# [What the task requires]
Transcribe the records word for word, leaving nothing out.

++++ Available data

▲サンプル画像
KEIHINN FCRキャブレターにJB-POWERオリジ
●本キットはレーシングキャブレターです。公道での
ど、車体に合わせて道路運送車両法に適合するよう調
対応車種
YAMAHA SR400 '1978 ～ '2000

++++++++

# [Response to this task]
▲サンプル画像
KEIHINN FCRキャブレターにJB-POWERオリジ
●本キットはレーシングキャブレターです。公道での
ど、車体に合わせて道路運送車両法に適合するよう調
対応車種
YAMAHA SR400 '1978 ～ '2000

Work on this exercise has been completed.